The recommendation to start slowly is appreciated, although his example is a bit over the top regarding this. All exercise should be started slowly, both to build skill, but also to allow the slower adapting connective tissue to acclimatize to the new stimuli. There are somewhat gentle reminders that consistency and quality is the key to successful physical training in any endeavor.
So, to summarize
-entertaining and interesting read
-good progressions, including the use of cheap and unique props.
-good explanation of exercises
-good, if basic, tips on how to keep your workouts on track
-unsubstantiated claims by the anonymous author
-excessive hard selling of BWT by running down weight training
-unnecessary criticism of bodybuilders, yet the fact that you can build muscle using BWT is a theme through out the book.
-glamorizing convicts, prison chic.
Overall I don't regret this purchase. I have a bit of an issue with the excessive marketing of this product, but that is a particular quirk of mine and it's a book that I will keep in my library. I did learn a few things from it, which makes it a worthwhile purchase for me.

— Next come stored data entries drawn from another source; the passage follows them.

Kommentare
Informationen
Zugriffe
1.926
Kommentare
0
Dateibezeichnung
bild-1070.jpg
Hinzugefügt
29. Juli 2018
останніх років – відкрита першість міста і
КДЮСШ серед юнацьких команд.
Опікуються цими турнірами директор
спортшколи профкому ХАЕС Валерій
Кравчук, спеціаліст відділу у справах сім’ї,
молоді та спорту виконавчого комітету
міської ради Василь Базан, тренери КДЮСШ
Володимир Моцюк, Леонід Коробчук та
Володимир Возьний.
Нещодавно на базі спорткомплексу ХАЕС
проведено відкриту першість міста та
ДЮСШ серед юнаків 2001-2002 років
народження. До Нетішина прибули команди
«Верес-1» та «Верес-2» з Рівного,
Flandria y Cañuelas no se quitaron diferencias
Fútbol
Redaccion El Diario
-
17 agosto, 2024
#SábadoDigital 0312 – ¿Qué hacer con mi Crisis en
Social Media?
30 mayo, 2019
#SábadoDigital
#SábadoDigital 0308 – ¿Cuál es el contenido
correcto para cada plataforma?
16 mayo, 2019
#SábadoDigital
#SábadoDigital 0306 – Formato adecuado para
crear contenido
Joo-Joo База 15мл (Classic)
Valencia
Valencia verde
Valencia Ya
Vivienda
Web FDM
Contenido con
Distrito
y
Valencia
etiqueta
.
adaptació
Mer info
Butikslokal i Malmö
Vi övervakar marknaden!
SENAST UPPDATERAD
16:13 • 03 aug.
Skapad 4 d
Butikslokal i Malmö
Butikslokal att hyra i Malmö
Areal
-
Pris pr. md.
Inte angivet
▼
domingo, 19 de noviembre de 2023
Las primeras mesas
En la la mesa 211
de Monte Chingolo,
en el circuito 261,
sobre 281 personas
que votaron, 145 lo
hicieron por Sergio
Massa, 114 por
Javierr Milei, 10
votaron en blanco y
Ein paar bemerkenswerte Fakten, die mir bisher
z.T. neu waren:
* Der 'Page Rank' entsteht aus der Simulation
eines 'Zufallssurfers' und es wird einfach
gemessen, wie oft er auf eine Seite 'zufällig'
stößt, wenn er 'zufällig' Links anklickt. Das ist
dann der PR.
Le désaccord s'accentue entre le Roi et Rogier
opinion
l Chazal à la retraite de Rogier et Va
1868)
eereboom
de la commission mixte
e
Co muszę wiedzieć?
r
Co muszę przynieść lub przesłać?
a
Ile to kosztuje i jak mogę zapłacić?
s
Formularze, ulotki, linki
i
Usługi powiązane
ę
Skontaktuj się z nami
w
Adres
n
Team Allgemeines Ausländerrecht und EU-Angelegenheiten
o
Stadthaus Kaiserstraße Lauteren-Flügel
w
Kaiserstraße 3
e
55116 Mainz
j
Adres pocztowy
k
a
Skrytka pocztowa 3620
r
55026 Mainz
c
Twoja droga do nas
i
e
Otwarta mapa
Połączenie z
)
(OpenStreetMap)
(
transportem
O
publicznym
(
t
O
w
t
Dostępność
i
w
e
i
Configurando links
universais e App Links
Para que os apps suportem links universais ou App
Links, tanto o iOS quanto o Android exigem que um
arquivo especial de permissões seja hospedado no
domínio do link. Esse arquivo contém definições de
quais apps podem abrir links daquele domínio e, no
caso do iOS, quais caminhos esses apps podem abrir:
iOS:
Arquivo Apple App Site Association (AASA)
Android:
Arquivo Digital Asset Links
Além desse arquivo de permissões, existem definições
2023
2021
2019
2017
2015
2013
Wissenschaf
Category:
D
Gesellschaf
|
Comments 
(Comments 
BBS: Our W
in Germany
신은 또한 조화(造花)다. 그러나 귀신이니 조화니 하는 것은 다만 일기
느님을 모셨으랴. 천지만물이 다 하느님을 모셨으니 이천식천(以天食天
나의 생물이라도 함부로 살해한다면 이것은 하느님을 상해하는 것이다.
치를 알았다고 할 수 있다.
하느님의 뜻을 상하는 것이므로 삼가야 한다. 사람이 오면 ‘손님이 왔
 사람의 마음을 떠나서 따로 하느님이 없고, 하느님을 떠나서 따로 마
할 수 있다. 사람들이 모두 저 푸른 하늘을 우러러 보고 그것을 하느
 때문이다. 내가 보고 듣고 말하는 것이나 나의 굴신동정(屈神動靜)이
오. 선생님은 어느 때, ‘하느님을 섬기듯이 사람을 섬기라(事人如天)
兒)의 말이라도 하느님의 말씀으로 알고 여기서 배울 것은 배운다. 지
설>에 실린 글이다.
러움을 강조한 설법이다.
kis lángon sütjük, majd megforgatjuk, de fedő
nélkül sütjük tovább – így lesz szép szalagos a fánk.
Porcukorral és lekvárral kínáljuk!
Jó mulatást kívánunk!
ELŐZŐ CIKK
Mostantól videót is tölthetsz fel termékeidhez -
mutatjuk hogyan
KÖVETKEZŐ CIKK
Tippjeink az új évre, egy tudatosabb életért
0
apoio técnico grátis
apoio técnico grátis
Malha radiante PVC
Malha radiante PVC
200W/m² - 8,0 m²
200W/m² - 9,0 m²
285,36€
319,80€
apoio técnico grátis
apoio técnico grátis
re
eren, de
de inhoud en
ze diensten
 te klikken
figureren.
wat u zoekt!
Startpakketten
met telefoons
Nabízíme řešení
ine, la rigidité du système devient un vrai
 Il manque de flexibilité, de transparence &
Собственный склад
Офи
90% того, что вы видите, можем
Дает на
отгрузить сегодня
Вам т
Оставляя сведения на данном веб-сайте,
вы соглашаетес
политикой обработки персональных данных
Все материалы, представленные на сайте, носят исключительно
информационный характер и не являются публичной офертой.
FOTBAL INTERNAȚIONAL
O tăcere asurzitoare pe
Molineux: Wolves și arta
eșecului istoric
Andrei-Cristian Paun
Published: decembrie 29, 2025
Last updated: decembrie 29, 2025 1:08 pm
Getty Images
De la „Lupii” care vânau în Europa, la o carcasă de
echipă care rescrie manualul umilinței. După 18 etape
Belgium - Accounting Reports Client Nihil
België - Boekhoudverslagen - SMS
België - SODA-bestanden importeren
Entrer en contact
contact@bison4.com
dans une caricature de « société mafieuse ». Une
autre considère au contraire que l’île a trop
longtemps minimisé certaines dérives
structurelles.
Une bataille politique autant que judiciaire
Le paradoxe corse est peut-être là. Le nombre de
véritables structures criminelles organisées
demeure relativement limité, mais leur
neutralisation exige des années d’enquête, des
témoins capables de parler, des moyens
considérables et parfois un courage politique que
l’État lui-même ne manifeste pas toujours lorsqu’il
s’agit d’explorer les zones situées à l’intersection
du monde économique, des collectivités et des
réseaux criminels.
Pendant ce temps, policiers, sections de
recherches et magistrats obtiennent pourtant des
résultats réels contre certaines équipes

I have to admit that I will probably purchase the sequel as well.
A brief note: This book was ordered on December 8th and was received on December 10th using regular shipping. It arrived damaged. I emailed Dragondoor's customer service and they said that they are sending me a replacement copy. I was very pleased with both the speed at which the order arrived and the resolution of the problem I had with damaged materials. I received the new copy of the book on December 16th, so the DD customer service is doing a great job this holiday season.